Prior to last week’s securing of desirable employ, I’d been loosely pursuing career options in popular online forums, which basically amounted to reading listings my husband sent my way, and answering a questionnaire about my career interests.
Do you want a job that requires creativity? Absolutely!
Do you want to work indoors or outside? I’ll do my work outside, thank you.
Do you like routine tasks, or do you prefer challenges? Doing things the same way twice really bores me.
Based, evidently on my questionnaire answers with no regard to the information provided on my attached resume, I receive periodic suggestions via email. If the customized recommendations are a viable indicator, I might have had a bright future as an OB GYN, a cake decorator, a night supervisor, or, impressively, an Asymmetric Warfare/Land Warrior Military Analyst.
“Am I well suited for this position?” I asked my husband.
“No. Not at all,” he responded, a little too quickly for my liking.
“Why not?” I demanded. “What do these people do?”
“They decide what sort of weapons are appropriate in specific warfare situations,” he responded.
“Well, there’s always guns and clubs,” I said.

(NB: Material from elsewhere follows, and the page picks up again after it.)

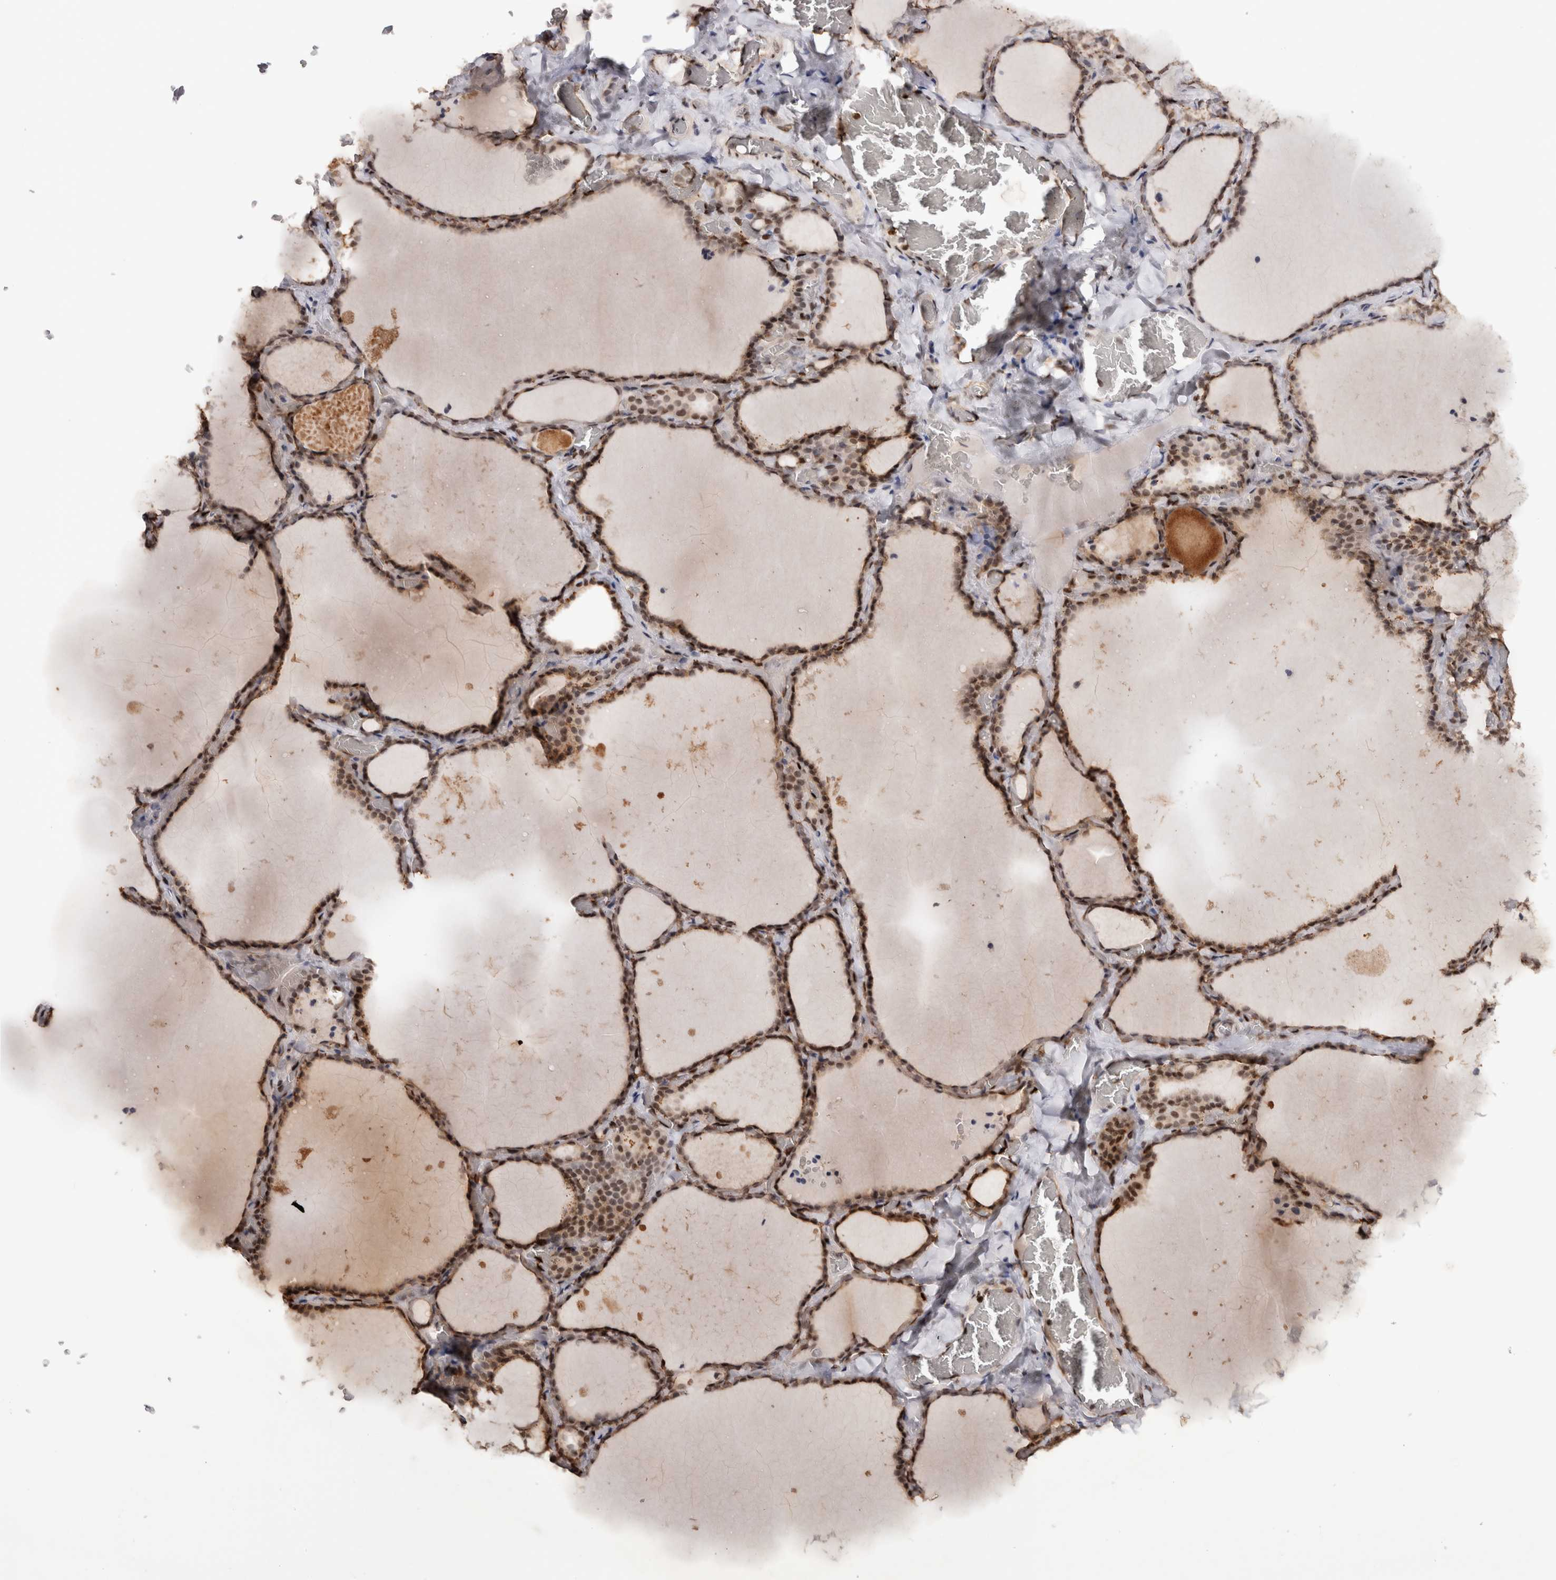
{"staining": {"intensity": "moderate", "quantity": ">75%", "location": "nuclear"}, "tissue": "thyroid gland", "cell_type": "Glandular cells", "image_type": "normal", "snomed": [{"axis": "morphology", "description": "Normal tissue, NOS"}, {"axis": "topography", "description": "Thyroid gland"}], "caption": "A brown stain shows moderate nuclear positivity of a protein in glandular cells of normal thyroid gland.", "gene": "RPS6KA2", "patient": {"sex": "female", "age": 22}}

“Mmmm…see, that’s why you wouldn’t be good at this,” my husband responded with authority.
“Well, I don’t like war anyway,” I said, ready to dismiss the position out of hand, before my own words rendered me suddenly inspired. “Wait! I know exactly what to send,” I triumphed. “A box of joe and a couple dozen donuts! There’s nothing that can’t be solved over coffee. ”
“If coffee and donuts could solve a war, I’d be out of a job,” my husband said, heading for the door.
It was then that I realized that I’d likely be an outstanding Asymmetric Warfare/Land Warrior Military Analyst and my husband knew it and was running scared.
“I’ll bet you were just a minimal match,” he grumbled, referencing the system the referring firm uses to rate the level of compatibility between the job and the seeker.
This was true, but I had an air-tight workaround.
“They say I’m as qualified to analyze asymmetric warfare as I am to teach English,” I responded, because it was also true. They did. “And I have a master’s degree in that.”
So it’s a good thing that I’m already under contract because it’s clear that my husband wasn’t going to put in a good word for me. It’s also clear that, being the superior candidate that I evidently am, I’d have easily landed the job, putting me in the awkward position of being in constant inter-office combat with my own spouse. And I wouldn’t have stood a chance in that battle—my husband hates coffee.